Limit pretrees for free group automorphisms: existence

TL;DR

This paper introduces a new real pretree structure associated with free group automorphisms, capturing growth dynamics and extending metric tree theory without relying on topology.

Contribution

It constructs a real pretree with a rigid action that detects exponential growth of elements, extending the classical metric tree approach.

Findings

Real pretree associated with free group automorphisms has a rigid, non-nesting action.

Loxodromic elements are characterized by exponential length growth.
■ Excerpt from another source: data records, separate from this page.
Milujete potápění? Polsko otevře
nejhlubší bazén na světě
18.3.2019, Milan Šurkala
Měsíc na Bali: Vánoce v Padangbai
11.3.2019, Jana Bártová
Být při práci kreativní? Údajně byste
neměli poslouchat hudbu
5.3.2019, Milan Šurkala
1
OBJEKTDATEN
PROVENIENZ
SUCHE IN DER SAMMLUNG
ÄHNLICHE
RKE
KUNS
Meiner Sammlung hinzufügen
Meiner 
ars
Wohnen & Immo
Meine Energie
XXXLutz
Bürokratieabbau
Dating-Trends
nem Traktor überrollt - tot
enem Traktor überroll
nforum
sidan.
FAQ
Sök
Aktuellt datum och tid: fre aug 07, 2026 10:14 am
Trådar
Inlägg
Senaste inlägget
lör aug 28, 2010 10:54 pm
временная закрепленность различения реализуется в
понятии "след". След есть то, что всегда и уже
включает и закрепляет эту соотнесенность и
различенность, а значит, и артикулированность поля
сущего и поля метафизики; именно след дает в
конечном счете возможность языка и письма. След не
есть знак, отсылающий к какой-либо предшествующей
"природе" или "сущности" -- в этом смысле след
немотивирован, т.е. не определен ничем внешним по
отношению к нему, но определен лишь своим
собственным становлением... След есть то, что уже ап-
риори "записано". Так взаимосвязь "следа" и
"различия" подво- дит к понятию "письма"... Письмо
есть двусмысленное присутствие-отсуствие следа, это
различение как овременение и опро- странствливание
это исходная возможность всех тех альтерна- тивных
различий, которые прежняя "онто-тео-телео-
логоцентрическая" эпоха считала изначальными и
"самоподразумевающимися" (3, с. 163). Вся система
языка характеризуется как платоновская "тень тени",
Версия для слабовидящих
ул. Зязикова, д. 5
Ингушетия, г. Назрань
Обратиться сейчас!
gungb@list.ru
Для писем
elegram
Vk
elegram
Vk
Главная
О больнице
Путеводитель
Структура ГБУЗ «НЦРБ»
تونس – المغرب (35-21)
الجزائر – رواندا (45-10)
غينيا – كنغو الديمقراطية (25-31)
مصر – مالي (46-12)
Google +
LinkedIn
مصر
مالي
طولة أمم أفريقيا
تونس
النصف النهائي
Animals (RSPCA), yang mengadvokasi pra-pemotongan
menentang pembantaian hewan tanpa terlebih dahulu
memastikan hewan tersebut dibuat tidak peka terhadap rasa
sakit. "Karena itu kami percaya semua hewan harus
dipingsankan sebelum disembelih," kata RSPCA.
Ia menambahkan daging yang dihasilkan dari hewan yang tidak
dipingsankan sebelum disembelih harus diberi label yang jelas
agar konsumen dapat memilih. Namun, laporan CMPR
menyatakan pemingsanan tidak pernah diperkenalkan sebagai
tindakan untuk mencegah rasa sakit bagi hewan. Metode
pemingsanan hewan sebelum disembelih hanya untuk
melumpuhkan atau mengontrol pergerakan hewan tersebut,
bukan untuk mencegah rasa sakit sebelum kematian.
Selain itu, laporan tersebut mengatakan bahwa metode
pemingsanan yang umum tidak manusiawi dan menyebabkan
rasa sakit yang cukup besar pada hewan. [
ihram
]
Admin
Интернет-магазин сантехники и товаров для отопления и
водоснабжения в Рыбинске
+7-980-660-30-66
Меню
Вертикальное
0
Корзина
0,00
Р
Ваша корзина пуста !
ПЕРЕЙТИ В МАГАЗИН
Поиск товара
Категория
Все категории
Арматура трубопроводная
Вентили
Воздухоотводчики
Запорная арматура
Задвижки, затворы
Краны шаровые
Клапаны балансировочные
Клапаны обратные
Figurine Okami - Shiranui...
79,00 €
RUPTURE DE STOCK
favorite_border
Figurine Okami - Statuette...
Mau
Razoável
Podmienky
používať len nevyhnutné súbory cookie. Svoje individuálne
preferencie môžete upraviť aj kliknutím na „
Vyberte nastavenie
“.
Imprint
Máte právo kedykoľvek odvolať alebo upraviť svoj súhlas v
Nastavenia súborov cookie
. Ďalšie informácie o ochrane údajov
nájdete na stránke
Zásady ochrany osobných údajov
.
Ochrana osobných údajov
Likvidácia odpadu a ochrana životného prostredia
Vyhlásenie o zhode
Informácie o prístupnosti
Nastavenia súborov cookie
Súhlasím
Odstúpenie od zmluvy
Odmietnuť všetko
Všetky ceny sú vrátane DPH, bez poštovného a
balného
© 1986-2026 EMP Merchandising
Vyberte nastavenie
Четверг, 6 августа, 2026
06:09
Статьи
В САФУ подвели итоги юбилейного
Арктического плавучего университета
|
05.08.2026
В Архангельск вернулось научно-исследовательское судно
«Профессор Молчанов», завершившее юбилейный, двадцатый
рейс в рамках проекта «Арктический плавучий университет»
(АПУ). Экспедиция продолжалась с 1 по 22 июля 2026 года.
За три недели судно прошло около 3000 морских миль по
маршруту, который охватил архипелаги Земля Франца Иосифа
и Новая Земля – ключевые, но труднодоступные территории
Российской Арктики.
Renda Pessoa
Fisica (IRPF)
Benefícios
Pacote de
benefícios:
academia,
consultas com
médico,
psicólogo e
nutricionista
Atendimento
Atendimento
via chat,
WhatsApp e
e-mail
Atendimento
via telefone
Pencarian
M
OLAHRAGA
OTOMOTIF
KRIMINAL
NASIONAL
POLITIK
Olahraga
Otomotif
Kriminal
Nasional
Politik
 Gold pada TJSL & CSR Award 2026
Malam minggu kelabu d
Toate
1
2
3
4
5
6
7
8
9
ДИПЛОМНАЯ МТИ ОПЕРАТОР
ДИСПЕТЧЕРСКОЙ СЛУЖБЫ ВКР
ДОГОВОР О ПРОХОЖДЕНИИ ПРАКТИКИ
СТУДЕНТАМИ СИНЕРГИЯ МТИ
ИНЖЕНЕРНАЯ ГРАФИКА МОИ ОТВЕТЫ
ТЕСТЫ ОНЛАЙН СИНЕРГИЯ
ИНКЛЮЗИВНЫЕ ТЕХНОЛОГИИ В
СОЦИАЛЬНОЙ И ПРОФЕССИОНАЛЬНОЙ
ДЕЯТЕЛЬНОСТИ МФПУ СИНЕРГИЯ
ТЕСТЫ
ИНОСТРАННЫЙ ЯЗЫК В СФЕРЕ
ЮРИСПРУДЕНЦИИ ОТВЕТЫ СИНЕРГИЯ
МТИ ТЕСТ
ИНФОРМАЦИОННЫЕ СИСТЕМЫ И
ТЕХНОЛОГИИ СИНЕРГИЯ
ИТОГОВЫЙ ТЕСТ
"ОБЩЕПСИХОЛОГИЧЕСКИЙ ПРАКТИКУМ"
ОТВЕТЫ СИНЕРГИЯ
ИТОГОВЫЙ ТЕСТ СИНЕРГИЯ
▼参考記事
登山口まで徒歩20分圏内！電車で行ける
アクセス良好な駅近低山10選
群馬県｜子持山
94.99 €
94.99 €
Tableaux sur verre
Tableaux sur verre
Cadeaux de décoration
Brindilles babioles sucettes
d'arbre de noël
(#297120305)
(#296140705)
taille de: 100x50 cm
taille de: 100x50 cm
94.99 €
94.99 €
The construction generalizes metric trees using only pretree intervals, avoiding topology.

Abstract

To any free group automorphism, we associate a real pretree with several nice properties. First, it has a rigid/non-nesting action of the free group with trivial arc stabilizers. Secondly, there is an expanding pretree-automorphism of the real pretree that represents the free group automorphism. Finally and crucially, the loxodromic elements are exactly those whose (conjugacy class) length grows exponentially under iteration of the automorphism; thus, the action on the real pretree is able to detect the growth type of an element. This construction extends the theory of metric trees that has been used to study free group automorphisms. The new idea is that one can equivariantly blow up an isometric action on a real tree with respect to other real trees and get a rigid action on a treelike structure known as a real pretree. Topology plays no role in this construction as all the work is done in the language of pretrees (intervals).